Après plusieurs jours de procès, la Cour municipale l’a déclaré coupable, en juillet 2018.

Le retraité a alors porté le dossier en appel et le juge Daniel Royer lui a donné raison sur un seul point : le plaignant aurait dû avoir accès, comme il le demandait, aux documents qui encadrent l’utilisation du cinémomètre au laser, communément appelé « radar », tels que la politique de la Sûreté du Québec, le manuel du fabricant, etc.

À l’aide de cette documentation, M. Larocque veut prouver qu’un policier qui vise, avec son « radar », un véhicule au-delà de l’angle des 10 degrés prescrits fausse les résultats.

« Il doit l’utiliser selon les recommandations du manufacturier », insiste celui qui se défend seul.

Mémoire de 1100 pages

Pour assurer sa défense, cet ingénieur forestier d’Hydro-Québec à la retraite a effectué des recherches sur l’attribution des contraventions de vitesse au Québec. Il raconte avoir pondu une thèse de plus de 1100 pages et cumulé 2000 heures de travail.

M. Larocque prétend aussi avoir déboursé environ 10 000 $ pour sa défense.

« C’est mon projet de retraite », assure le septuagénaire.

La retranscription du long procès à la cour municipale lui a coûté environ 3000 $, pour payer la sténographe. À ce montant, s’ajoutent les frais d’huissier pour signifier les convocations au tribunal, la consultation d’experts, l’achat de manuels de référence ainsi que les déplacements.

Or, le juge Royer estime que ses documents volumineux rejetés par le Tribunal étaient inappropriés.

« Ses procédures sont souvent truffées d’insultes, d’attaques, d’injures », note-t-il.

Acharné

Pour M. Laroque, son obstination est fort utile, voire fondamentale pour la province.

« La Cour [...] prive la société du Québec d’une généreuse contribution de [ma] personne à l’avancement et au progrès du droit routier pénal au Québec », a-t-il dénoncé lors de sa plaidoirie, en mai dernier.

Pour sa part, le magistrat déplore ses requêtes abusives et frivoles.

S’il ne lui a pas infligé de sanctions, il lui a servi un sérieux avertissement.

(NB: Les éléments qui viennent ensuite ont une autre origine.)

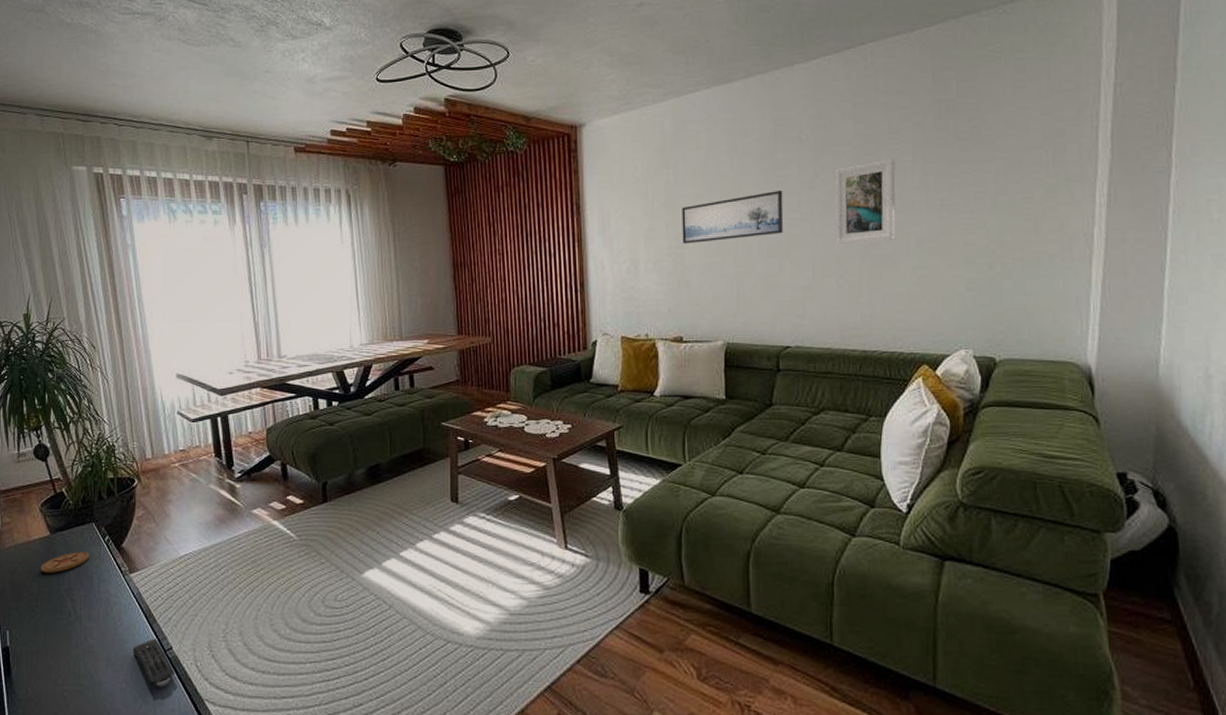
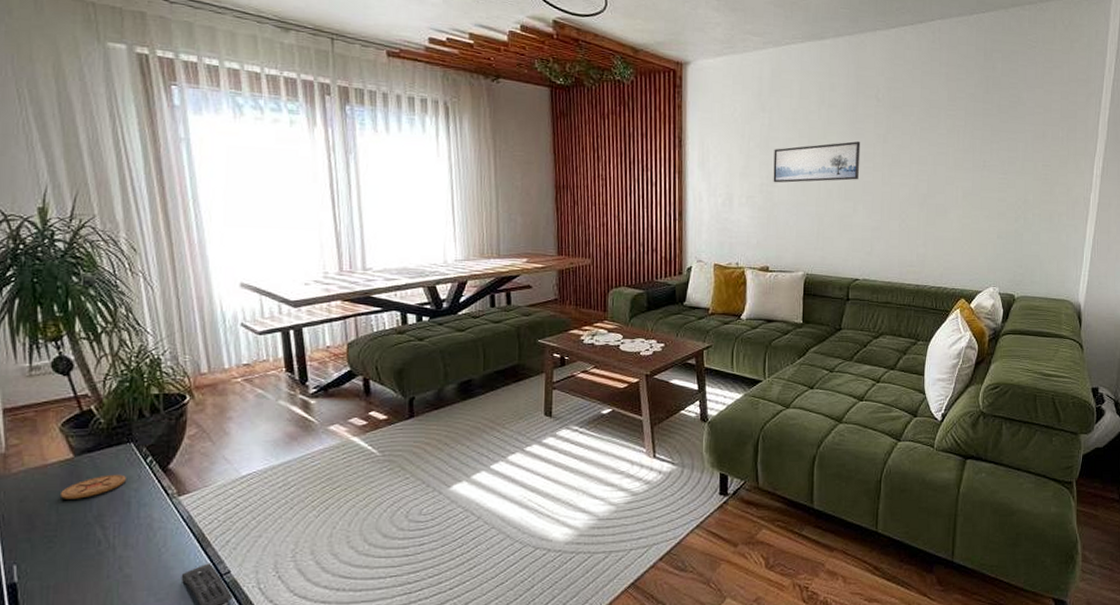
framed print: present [835,159,896,245] -> none [901,123,951,194]

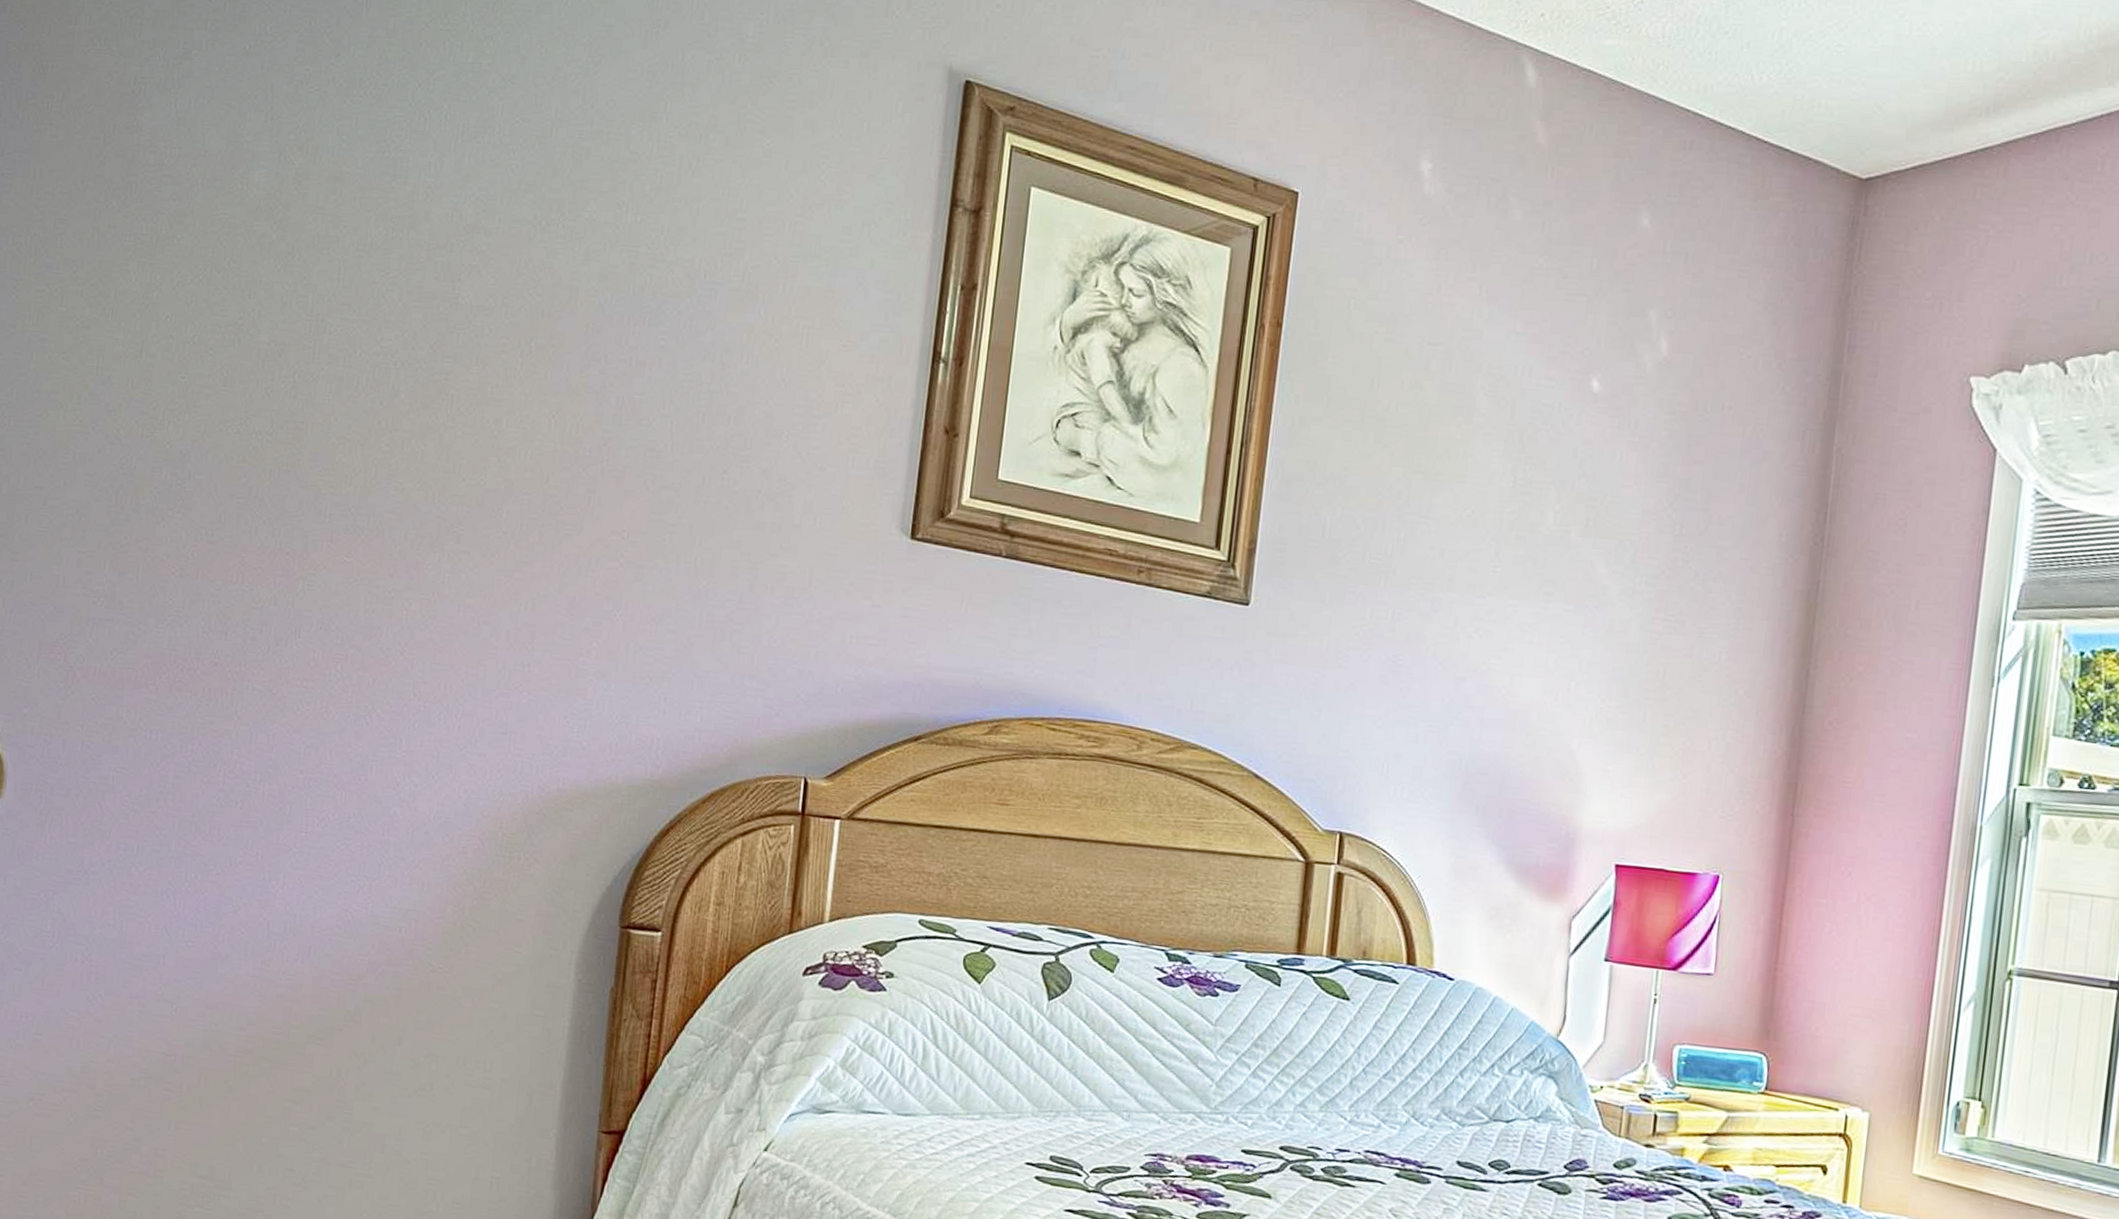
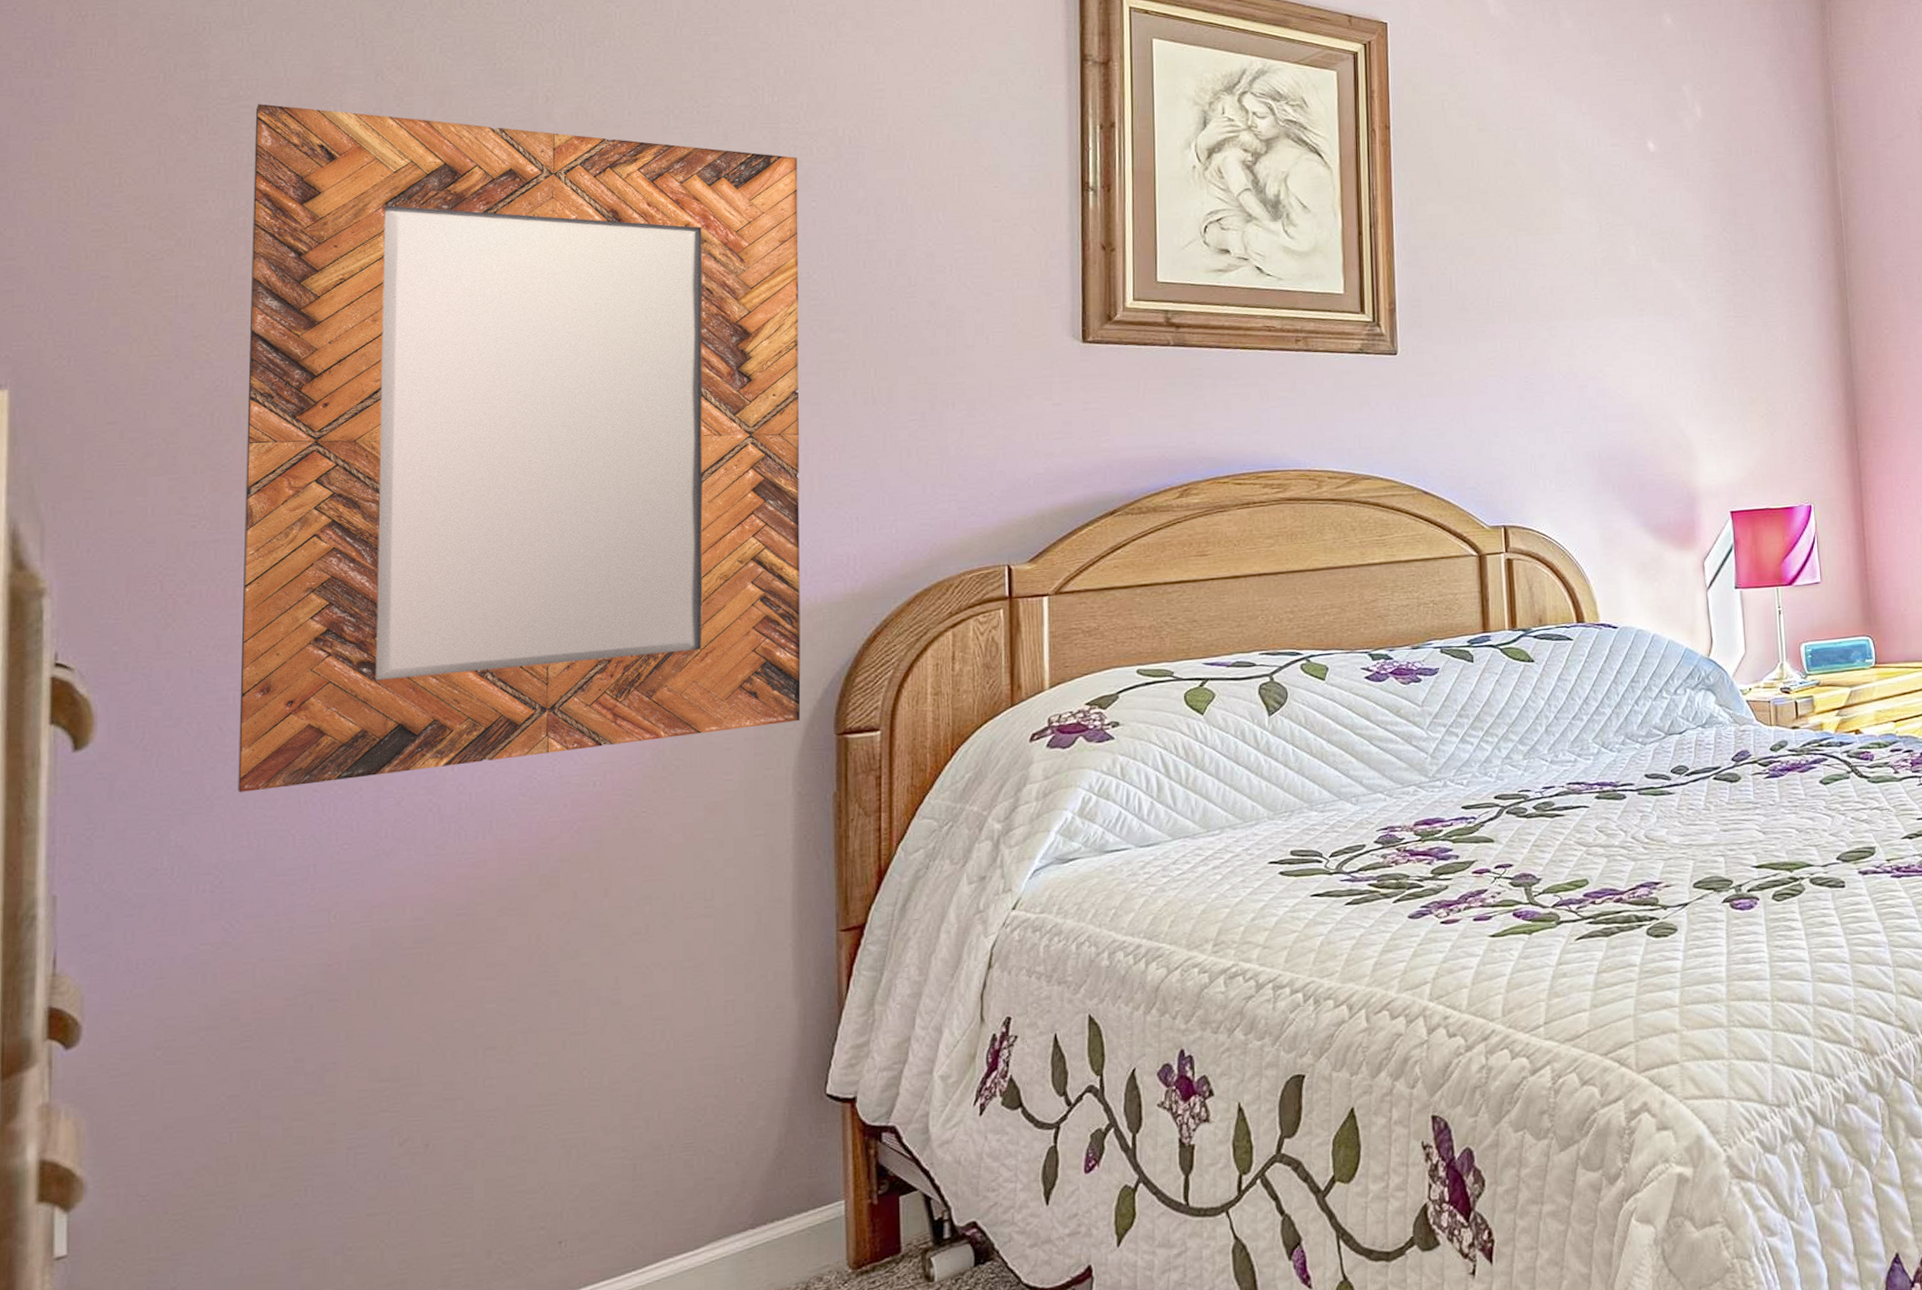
home mirror: none [109,174,653,906] -> present [238,104,801,792]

« Il ne fait aucun doute que si les procès et les appels se déroulaient régulièrement de la façon dont ils se sont déroulés dans le dossier de M. Larocque, la justice croulerait rapidement sous son poids. [...] Un justiciable se représentant seul n’a pas un chèque en blanc pour discréditer l’administration de la justice », conclut le juge Royer.

La date du début du nouveau procès n’a pas encore été déterminée.